#### Data for this task ####

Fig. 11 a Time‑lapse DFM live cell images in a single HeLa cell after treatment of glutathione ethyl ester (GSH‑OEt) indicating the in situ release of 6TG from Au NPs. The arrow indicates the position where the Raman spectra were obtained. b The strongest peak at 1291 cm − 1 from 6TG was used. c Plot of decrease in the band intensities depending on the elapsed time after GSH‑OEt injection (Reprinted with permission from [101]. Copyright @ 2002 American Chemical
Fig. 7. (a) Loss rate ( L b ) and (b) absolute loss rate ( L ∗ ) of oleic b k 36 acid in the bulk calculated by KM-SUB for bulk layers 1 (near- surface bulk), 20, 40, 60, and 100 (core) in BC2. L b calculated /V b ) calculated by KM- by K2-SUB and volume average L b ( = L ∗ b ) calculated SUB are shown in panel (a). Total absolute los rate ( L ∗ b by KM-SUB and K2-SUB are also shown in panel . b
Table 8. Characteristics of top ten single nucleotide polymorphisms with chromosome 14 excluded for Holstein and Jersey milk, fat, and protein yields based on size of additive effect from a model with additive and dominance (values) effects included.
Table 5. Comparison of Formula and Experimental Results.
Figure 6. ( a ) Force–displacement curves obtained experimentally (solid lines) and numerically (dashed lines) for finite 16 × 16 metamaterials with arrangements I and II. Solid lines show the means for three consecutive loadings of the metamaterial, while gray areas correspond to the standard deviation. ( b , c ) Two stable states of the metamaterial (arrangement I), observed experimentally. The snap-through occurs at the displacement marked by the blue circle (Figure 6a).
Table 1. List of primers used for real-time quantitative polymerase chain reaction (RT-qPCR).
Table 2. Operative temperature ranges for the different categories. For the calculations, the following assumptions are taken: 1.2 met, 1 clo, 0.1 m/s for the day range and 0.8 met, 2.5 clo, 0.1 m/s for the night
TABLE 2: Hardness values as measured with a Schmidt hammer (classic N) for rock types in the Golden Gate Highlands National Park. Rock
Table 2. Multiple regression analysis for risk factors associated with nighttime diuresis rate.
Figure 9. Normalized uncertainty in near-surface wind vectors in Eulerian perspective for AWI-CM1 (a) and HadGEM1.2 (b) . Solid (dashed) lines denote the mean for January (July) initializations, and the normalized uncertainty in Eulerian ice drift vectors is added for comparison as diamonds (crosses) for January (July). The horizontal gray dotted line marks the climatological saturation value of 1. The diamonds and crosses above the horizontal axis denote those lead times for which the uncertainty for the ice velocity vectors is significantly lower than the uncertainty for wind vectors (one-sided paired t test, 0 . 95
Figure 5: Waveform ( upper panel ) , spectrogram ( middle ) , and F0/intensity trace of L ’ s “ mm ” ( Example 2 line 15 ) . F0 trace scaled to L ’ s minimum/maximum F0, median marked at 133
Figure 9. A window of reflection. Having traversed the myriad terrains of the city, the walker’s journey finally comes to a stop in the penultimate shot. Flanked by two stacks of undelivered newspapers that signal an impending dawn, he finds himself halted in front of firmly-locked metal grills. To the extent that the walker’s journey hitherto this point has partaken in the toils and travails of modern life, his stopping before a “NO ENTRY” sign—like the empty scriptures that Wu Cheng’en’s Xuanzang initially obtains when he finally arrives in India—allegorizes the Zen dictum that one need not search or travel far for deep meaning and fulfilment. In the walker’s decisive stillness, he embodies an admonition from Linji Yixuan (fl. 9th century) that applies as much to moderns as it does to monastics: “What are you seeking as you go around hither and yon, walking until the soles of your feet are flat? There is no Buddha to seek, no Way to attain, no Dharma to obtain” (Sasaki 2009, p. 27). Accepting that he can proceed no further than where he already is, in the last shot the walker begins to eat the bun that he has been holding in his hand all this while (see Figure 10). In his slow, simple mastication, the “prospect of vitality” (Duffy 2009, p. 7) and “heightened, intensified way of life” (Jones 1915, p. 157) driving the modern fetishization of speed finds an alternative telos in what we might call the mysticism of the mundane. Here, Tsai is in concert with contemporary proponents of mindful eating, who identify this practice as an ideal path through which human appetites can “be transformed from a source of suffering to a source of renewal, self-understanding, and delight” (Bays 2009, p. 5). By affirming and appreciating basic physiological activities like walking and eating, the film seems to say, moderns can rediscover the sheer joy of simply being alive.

####

_What the exercise asks:_
Quote every line from the beginning of the entries up to and including the line that contains "Table 1. List".

_Solution to this exercise:_
Fig. 11 a Time‑lapse DFM live cell images in a single HeLa cell after treatment of glutathione ethyl ester (GSH‑OEt) indicating the in situ release of 6TG from Au NPs. The arrow indicates the position where the Raman spectra were obtained. b The strongest peak at 1291 cm − 1 from 6TG was used. c Plot of decrease in the band intensities depending on the elapsed time after GSH‑OEt injection (Reprinted with permission from [101]. Copyright @ 2002 American Chemical
Fig. 7. (a) Loss rate ( L b ) and (b) absolute loss rate ( L ∗ ) of oleic b k 36 acid in the bulk calculated by KM-SUB for bulk layers 1 (near- surface bulk), 20, 40, 60, and 100 (core) in BC2. L b calculated /V b ) calculated by KM- by K2-SUB and volume average L b ( = L ∗ b ) calculated SUB are shown in panel (a). Total absolute los rate ( L ∗ b by KM-SUB and K2-SUB are also shown in panel . b
Table 8. Characteristics of top ten single nucleotide polymorphisms with chromosome 14 excluded for Holstein and Jersey milk, fat, and protein yields based on size of additive effect from a model with additive and dominance (values) effects included.
Table 5. Comparison of Formula and Experimental Results.
Figure 6. ( a ) Force–displacement curves obtained experimentally (solid lines) and numerically (dashed lines) for finite 16 × 16 metamaterials with arrangements I and II. Solid lines show the means for three consecutive loadings of the metamaterial, while gray areas correspond to the standard deviation. ( b , c ) Two stable states of the metamaterial (arrangement I), observed experimentally. The snap-through occurs at the displacement marked by the blue circle (Figure 6a).
Table 1. List of primers used for real-time quantitative polymerase chain reaction (RT-qPCR).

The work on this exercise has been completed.